Autre victoire des curés: l'interdiction du diagnostic pré-implantatoire. La loi interdit de mettre en oeuvre les techniques actuelles qui permettent de savoir, lorsque le père ou la mère sont atteints d'une maladie génétique transmissible, si l'embryon est lui aussi porteur de cette maladie, au prétexte que, "en aucun cas, l'embryon ne peut être soumis à des manipulations génétiques"... Et donc, bien sûr, toute recherche sur les "embryons" que sont ces amas de cellules, issus des toutes premières divisions de l'ovule fécondé, est interdite.

En France, des débats du même ordre viennent d'agiter l'Assemblée nationale, à l'occasion du vote en deuxième lecture des lois de bioéthique. Le don d'ovocytes et de spermatozoïdes n'a pas été remis en cause mais... les couples doivent apporter la preuve de deux ans de vie commune s'ils veulent bénéficier d'une FIV. Les embryons peuvent être congelés en vue d'une implantation ultérieure mais... si les recherches sur de tels embryons étaient initialement autorisées dans un cadre très restrictif, elles sont désormais interdites sauf dérogation... À croire que les parlementaires d'ici sont un peu plus hypocrites, ou simplement un tout petit peu moins proches de Rome.

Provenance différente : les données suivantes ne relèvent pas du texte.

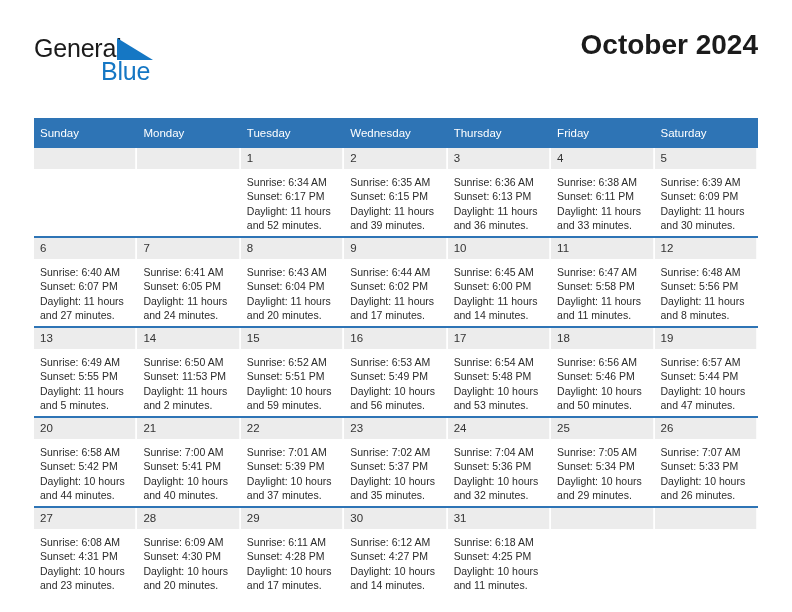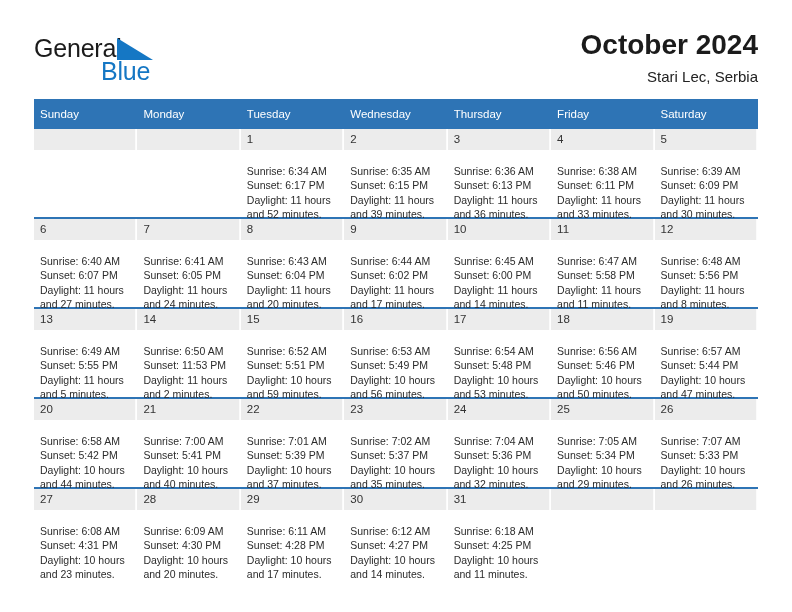--- a/index.html
+++ b/index.html
@@ -173,7 +173,6 @@
 
     <div class="title-block">
       <h1 class="cal-title">October 2024</h1>
-      <div class="cal-subtitle">Stari Lec, Serbia</div>
     </div>
 
   </div>

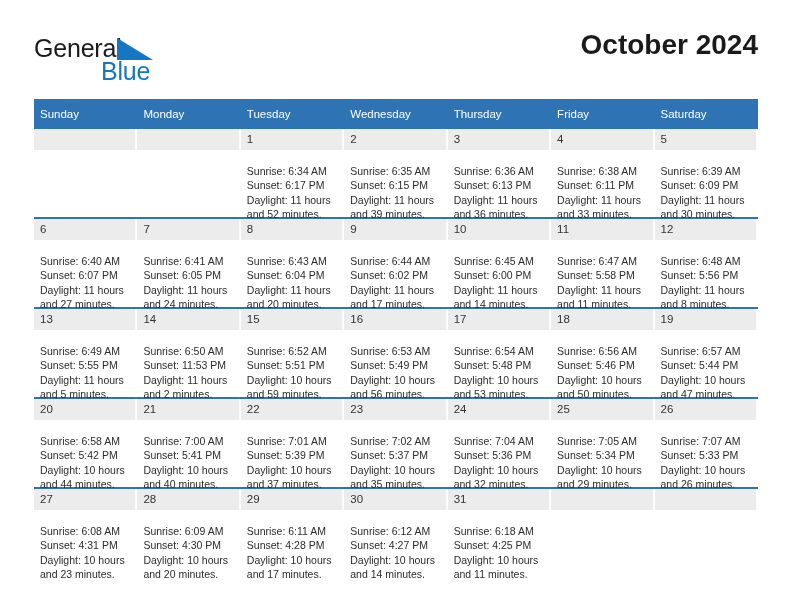--- a/index.html
+++ b/index.html
@@ -95,7 +95,7 @@
   .calendar {
     position: absolute;
     left: 34px;
-    top: 99px;
+    top: 118px;
     width: 724px;
     border-collapse: collapse;
     table-layout: fixed;

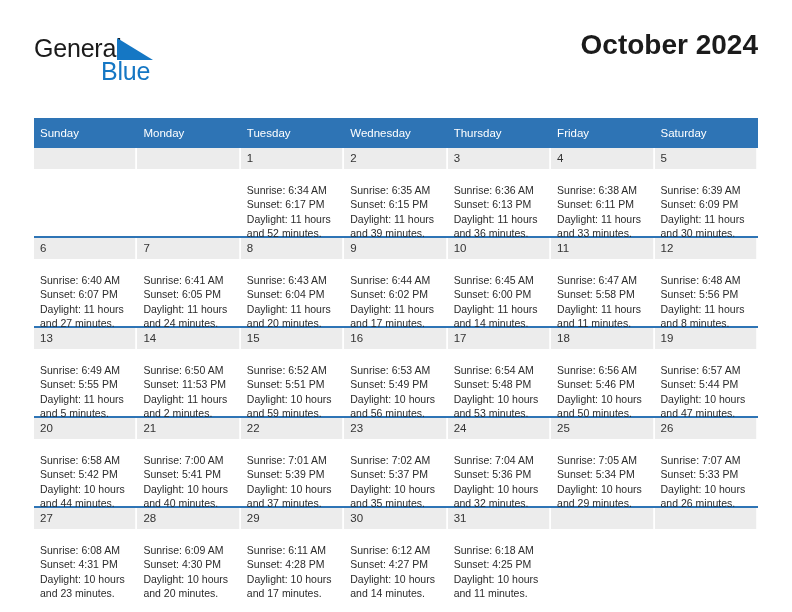--- a/index.html
+++ b/index.html
@@ -142,7 +142,7 @@
     color: transparent;
   }
   .info {
-    padding: 14px 4px 0 6px;
+    padding: 6px 4px 0 6px;
     font-size: 10.5px;
     line-height: 14.4px;
     color: #2b2b2b;

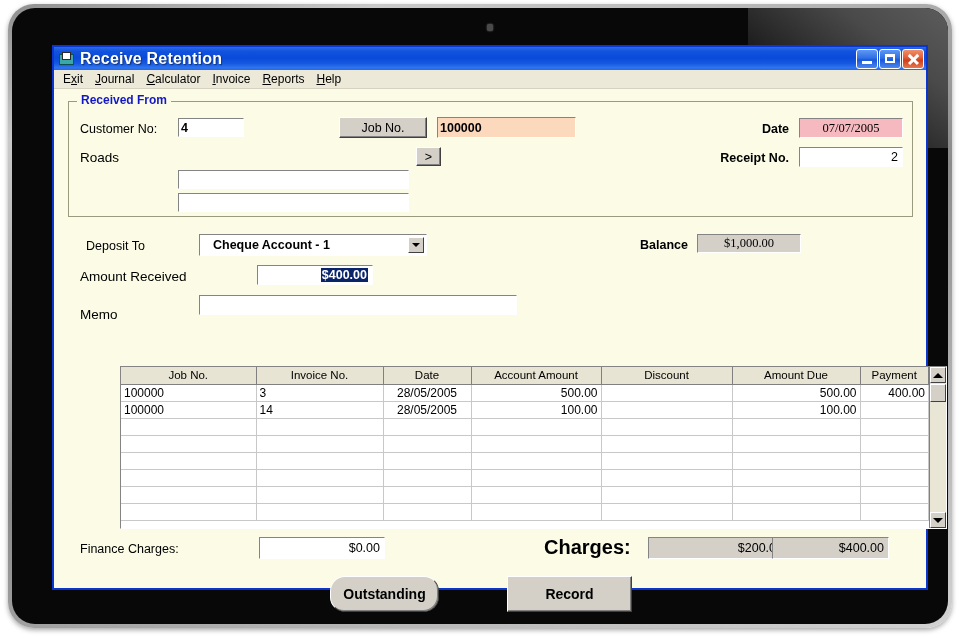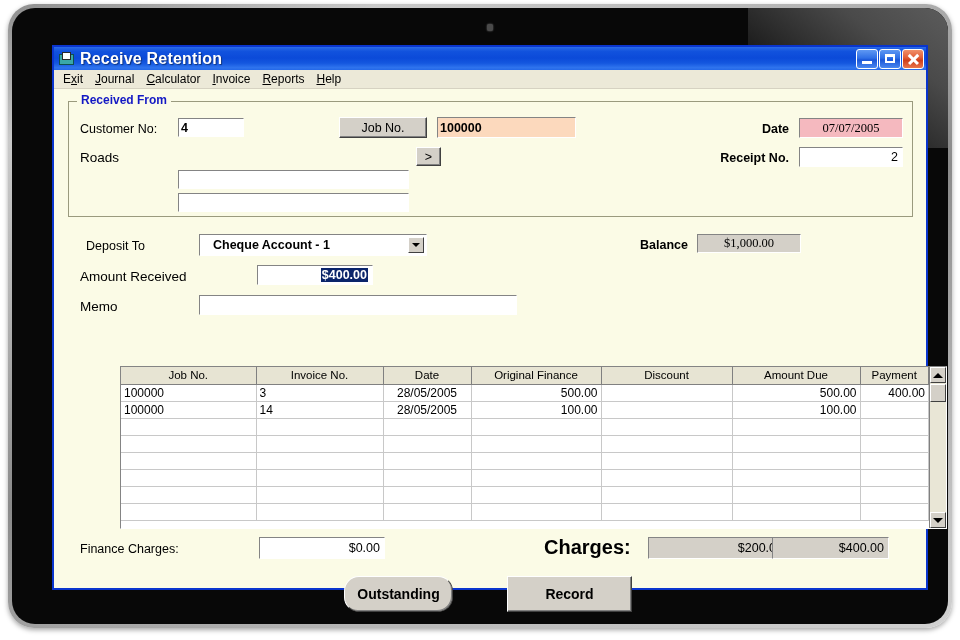--- a/index.html
+++ b/index.html
@@ -514,7 +514,7 @@
           <span class="sel">$400.00</span>
         </div>
 
-        <div class="lbl" style="left:26px; top:208px; font-size:13.5px;">Memo</div>
+        <div class="lbl" style="left:26px; top:216px; font-size:13.5px;">Memo</div>
         <div class="field" style="left:145px; top:204px; width:318px; height:20px;"></div>
 
         <div id="grid-wrap">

"L'Italie se place à l'avant-garde en Europe dans la défense de l'embryon", a déclaré, à propos de la nouvelle loi, un responsable de Forza Italia, le parti de droite de Berlusconi. C'est aussi au nom de la défense de l'embryon, de ses "droits" et du respect qui lui serait dû, que se mobilisent aujourd'hui les adversaires de l'IVG, qui n'ont pas supporté sa dépénalisation en Italie et sa légalisation en France. De loi réactionnaire en loi réactionnaire, la liberté se réduit peu à peu sous la pression directe du Vatican. Rien n'est jamais acquis et, partout, il faudra continuer à se battre pour maintenir ce que les femmes ont gagné par leur lutte.